If I’m really lucky, sometimes he’ll hold up a number of fingers to indicate how many friends he’s expecting. If he’s getting takeout, he’ll ignore my greeting and stick his head over the counter to where we have the specials posted in the wait station (for the staff’s use – we have them posted very obviously in a convenient spot outside for customers). Not a word from him until he’s ready to order. And he never acts particularly cranky… the vibe is very clearly just “you’re beneath me, I don’t need to talk to you.” So damn rude.

-Amanda

I had just made the rounds and was in the staff area, tidying and making sure my water pitchers were filled, and one of my coworkers (marked as JB) comes flying through the kitchen and collapses on one of the extra chairs we kept stacked there.

Now, JB was only seventeen at the time, and he was pretty new at waiting tables, and he was absolutely terrified, eyes wide, shaking like a leaf.
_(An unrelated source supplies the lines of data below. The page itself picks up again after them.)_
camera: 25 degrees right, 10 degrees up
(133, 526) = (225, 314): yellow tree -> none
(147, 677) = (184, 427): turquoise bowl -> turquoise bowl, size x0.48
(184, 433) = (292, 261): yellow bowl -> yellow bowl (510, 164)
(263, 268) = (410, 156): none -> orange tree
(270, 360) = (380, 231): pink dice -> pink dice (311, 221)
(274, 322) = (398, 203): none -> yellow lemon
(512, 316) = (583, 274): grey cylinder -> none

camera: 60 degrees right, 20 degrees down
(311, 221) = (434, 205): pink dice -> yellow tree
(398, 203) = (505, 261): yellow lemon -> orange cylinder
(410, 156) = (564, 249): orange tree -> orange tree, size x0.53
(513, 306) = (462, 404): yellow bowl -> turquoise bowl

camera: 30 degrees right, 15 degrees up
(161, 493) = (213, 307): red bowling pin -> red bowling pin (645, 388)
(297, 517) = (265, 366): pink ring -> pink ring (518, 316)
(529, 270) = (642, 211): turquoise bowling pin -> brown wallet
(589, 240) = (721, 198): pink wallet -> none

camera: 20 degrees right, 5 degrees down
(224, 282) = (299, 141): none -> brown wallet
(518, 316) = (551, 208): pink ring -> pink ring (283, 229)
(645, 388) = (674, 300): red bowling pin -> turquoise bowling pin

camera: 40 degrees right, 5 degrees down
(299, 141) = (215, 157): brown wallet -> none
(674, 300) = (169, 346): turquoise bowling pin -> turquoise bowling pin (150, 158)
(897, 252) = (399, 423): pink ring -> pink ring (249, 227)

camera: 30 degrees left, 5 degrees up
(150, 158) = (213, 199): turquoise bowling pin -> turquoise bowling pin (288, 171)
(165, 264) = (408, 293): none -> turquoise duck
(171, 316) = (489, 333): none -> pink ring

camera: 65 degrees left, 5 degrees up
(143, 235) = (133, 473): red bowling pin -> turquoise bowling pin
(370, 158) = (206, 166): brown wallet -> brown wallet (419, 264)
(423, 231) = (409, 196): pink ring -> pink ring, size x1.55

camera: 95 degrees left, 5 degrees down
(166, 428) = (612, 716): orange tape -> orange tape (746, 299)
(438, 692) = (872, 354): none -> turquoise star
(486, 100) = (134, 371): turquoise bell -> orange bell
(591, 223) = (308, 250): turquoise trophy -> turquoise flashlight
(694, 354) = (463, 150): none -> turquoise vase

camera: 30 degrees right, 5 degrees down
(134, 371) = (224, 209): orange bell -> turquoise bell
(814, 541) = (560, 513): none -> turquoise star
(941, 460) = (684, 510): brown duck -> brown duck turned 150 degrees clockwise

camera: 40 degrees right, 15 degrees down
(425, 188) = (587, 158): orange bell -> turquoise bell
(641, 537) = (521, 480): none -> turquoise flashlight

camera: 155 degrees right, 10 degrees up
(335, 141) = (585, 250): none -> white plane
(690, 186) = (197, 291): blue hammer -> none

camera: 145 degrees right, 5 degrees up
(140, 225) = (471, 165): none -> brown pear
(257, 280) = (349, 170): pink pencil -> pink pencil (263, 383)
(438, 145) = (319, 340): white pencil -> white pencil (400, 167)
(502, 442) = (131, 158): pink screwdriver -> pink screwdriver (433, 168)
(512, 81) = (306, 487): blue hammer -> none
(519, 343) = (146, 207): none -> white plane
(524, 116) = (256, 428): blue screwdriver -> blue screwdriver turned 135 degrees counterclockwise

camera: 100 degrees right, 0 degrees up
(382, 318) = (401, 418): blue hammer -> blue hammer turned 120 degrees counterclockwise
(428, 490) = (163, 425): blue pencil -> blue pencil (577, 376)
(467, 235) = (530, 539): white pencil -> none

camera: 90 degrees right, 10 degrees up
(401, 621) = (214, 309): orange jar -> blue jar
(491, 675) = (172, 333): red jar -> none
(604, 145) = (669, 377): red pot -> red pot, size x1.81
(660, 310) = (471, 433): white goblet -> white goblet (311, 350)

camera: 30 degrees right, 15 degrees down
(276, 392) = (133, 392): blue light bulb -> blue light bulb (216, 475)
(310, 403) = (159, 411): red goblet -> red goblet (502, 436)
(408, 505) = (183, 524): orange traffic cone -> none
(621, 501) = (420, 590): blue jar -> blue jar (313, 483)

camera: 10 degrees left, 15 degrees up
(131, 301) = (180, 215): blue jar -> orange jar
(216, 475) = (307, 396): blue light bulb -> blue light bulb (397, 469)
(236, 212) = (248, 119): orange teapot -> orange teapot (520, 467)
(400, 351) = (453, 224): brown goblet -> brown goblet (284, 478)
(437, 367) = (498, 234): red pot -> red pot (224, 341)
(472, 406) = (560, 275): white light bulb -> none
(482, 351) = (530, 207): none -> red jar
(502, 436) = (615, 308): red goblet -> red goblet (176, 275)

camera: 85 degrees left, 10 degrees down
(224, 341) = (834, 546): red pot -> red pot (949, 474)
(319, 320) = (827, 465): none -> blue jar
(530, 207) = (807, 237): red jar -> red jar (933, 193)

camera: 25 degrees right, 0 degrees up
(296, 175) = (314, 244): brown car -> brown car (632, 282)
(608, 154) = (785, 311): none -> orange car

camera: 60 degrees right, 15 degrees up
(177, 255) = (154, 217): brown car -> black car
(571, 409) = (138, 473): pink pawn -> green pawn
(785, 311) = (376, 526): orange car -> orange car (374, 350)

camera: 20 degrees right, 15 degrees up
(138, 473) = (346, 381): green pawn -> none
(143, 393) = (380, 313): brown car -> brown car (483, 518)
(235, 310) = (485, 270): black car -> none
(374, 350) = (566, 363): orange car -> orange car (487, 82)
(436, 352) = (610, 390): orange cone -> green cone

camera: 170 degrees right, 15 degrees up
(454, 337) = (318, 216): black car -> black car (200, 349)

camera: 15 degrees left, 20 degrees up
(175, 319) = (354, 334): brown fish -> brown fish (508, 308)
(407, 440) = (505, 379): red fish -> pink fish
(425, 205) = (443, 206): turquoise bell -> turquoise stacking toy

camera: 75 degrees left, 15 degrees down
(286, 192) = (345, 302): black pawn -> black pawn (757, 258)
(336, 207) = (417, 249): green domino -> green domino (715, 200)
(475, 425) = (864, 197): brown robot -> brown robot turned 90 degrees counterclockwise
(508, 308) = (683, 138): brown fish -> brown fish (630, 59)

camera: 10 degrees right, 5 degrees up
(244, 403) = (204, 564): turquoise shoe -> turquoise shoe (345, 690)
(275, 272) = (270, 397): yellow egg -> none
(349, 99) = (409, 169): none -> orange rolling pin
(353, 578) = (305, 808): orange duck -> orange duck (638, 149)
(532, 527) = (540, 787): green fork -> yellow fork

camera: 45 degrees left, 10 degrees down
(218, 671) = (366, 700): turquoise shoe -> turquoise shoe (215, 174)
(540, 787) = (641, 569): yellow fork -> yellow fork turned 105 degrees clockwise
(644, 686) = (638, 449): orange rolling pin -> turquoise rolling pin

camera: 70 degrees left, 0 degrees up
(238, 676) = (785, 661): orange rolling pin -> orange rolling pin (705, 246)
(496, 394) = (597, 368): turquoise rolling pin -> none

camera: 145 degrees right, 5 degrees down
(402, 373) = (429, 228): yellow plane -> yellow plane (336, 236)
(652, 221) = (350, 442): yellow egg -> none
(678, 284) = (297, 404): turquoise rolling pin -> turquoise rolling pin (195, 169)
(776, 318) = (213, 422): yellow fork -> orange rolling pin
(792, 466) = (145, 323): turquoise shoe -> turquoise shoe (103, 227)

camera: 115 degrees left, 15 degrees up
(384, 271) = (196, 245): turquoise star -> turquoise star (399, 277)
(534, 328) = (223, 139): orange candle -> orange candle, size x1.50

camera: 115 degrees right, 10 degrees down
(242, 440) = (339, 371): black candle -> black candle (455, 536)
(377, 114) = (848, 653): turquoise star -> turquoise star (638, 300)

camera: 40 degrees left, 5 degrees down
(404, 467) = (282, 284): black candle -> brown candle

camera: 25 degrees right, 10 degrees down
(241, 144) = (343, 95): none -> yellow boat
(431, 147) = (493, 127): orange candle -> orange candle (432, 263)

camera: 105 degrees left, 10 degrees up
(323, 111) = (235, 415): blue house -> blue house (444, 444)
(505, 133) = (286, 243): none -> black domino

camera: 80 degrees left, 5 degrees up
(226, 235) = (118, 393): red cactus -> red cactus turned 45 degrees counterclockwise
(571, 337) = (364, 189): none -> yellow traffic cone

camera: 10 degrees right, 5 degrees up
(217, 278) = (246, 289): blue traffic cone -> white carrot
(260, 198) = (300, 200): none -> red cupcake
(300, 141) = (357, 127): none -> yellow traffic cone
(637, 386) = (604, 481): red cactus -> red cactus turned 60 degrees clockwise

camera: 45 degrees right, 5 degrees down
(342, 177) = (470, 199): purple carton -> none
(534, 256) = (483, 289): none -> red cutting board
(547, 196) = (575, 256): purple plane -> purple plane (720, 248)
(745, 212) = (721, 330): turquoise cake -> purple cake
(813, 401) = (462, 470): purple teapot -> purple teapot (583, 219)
I pour him a glass of water and ask him what the hell happened.

JB: “I was getting B7’s drink order from the bar, and one of the guests backed her chair right into me, and I dropped the whole thing on her and her fur coat.”

Me: “Please tell me it was white wine.”

JB: “All red. God, the floor manager is going to kill me. Can I hide here for a bit?”

I tell him to catch his breath and keep an eye on the lodge room for me, and I go to scope out the scene of the crime. I get halfway through the kitchen and I start to hear the screaming. Fur coat lady is kicking up such a fuss that the entire BOH has emptied and they’re furtively taking a look at the scene unfolding before them.

The floor manager is trying to calm her down, and figure out what to do. She’s screaming at him about how we’re going to have to pay for the cleaning, and she’s going to sue, and yadda yadda.

Floor Manager: “I’m terribly sorry this happened, but we are particularly busy tonight. Did our hostess not give you the option to check your coat?”

Fur coat lady: “Are you fucking retarded? I’m not going to trust my fur coat to a fucking (insert racial slur)

Floor manager: “Look lady, I saw you back your chair into JB, and now you’re admitting that you refused to check your coat. You can take your shit and get out of my dining room.”

The fur coat lady then throws her glass at the floor manager and stomps out screaming. JB was forgiven, and we never saw her again. From what I heard through the rumor mill, her club account got canceled and she’s forever blacklisted from the establishment.